Why Dalglish’s Siege Mentality is Bad Business

Kenny Dalglish, manager of Liverpool FC.

Liverpool’s handling of the Luis Suarez affair is a case study in poor reputation management. It’s hard to imagine how a global brand with significant resources was able to make such a mess of the incident. That is, until you remember that football is a sport that, so often, provides great examples of poor decision-making and cack-handed management. Clubs are bought and sold, managers fired and salaries agreed often on the basis of little more than emotion. The Premier League’s two richest clubs – Manchester City and Chelsea – are run not as business concerns but as a means of amusing their owners. Why? At its root, football is about how people feel and the value they place on that emotion.
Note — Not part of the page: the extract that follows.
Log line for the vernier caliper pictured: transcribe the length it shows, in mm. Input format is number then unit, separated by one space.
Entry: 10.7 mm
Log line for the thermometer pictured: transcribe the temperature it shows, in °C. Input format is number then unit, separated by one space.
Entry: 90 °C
Manager Kenny Dalglish’s conduct is reminiscent of former BP Chairman Tony Hayward, whose prickly, suspicious behaviour following to the Deepwater Horizon disaster in the Gulf of Mexico provoked public outrage and condemnation from the highest levels of government. Like Hayward, Dalglish thought not about how the scandal played in the wider world, but how it was playing to his constituency.
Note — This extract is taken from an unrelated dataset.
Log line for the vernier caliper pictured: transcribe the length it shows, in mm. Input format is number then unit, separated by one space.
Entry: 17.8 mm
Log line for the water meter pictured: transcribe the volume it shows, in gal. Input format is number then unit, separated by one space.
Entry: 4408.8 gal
Would, say, a large corporation have ordered its employees to don T-shirts in a gesture of support for an employee who had committed an act of gross misconduct? Anyone accused of such an offence in the vast majority of workplaces would have found themselves suspended until the results of the investigation were announced. Would any serious business, after its employee has been found guilty of using racist language, fail to condemn him? Liverpool’s response to the verdict was to aid Suarez in a mealy-mouthed response that fell way short of an apology. Suarez’s words read like a transcript from the film Borat.
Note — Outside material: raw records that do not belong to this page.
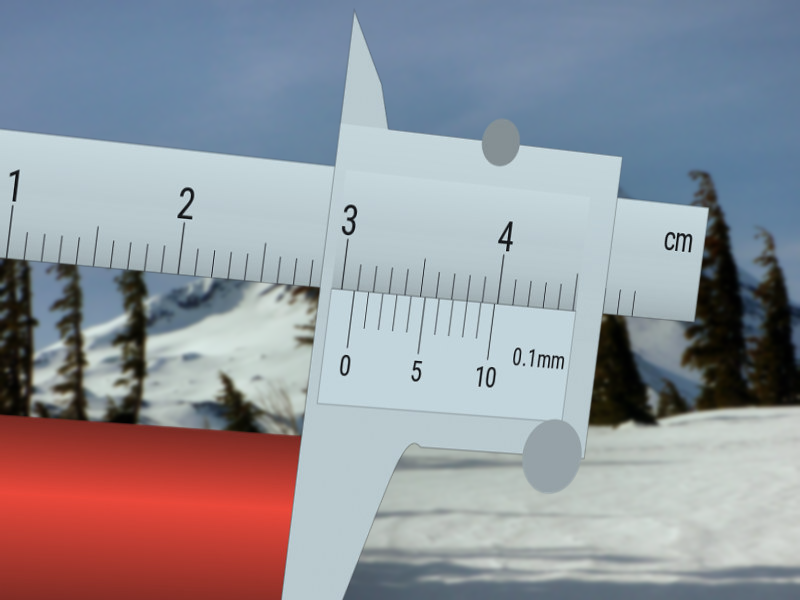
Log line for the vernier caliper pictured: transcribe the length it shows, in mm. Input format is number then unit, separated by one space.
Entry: 30.8 mm
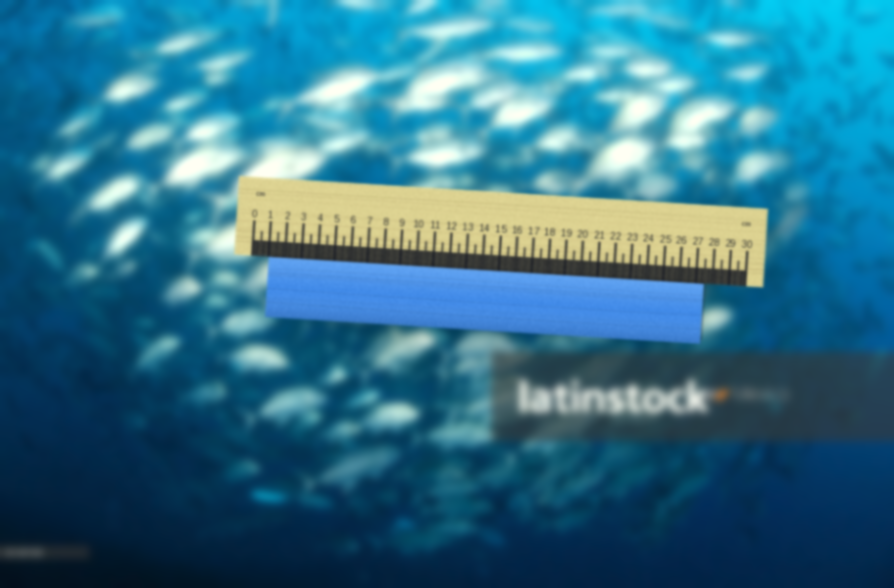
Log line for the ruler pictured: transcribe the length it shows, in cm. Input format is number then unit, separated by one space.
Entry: 26.5 cm
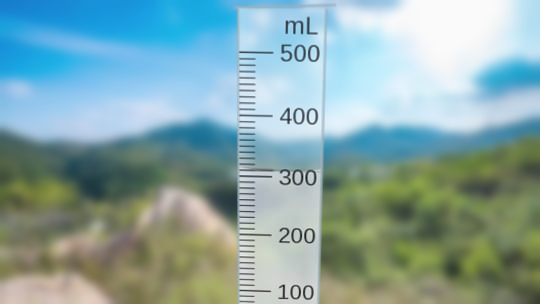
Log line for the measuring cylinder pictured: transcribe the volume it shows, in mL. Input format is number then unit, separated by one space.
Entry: 310 mL
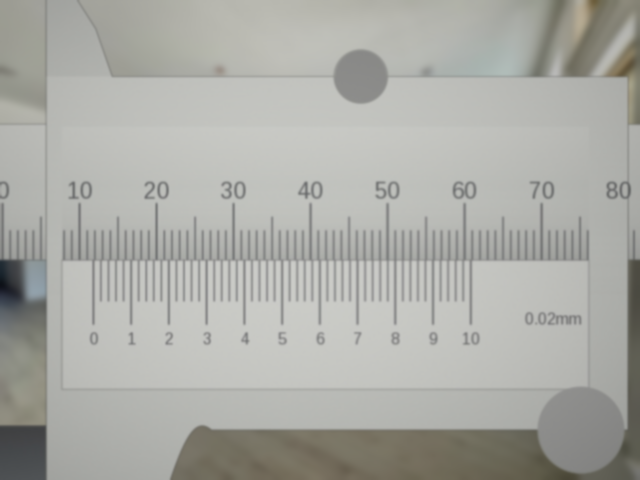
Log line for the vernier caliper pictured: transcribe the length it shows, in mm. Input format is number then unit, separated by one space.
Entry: 11.8 mm
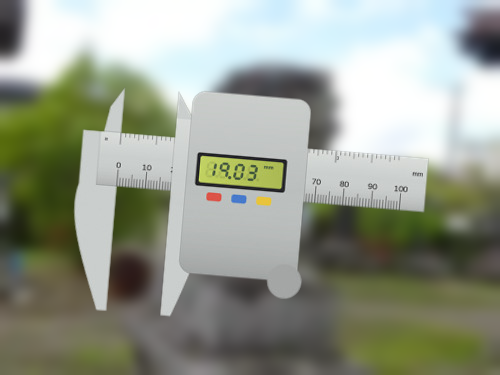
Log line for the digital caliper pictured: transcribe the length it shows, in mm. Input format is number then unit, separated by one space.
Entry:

For Liverpool supporters to be holding up shirts in support of a player shows that fans would rather believe that Suarez has been the victim of a miscarriage of justice perpetrated by a corrupt governing body in cahoots with an ancient enemy, Manchester United, than accept the verdict of an exhaustive independent investigation. Their claims are, of course, preposterous, and show that some football fans act like members of a cult rather than sports fans. And cults thrive not on reason and argument, but on fervour and passion. This, of course, is great for a brand – passion for and engagement with a product are incredibly hard to generate and can’t be faked. But, this kind of intensity needs careful management if it’s not to become destructive.

The entire situation could easily have been nipped in the bud weeks ago if, after the Manchester United game, Suarez had used his ‘I’m from South America – I didn’t realize I was using racist language’ defence, called Patrice Evra to apologize and made a donation to an anti-racism charity. Job done – and Liverpool would have had a player available for the games he’s been banned for, saved thousands in lawyers fees and not made themselves appear to be more interested in tribal loyalty than addressing the serious and offensive behaviour of one of the club’s employees.

The top Premier League clubs are well aware that the opportunities for future revenue growth come from outside Europe. And the new markets don’t operate like fanbases of the old days, which were largely territorial or handed down from father to son. Fans in Asia, Africa and North America don’t care about the tribe, they care about the brand and what it says about them; which is why Dalglish’s siege mentality illustrates the worst kind of short-sighted, parochial management.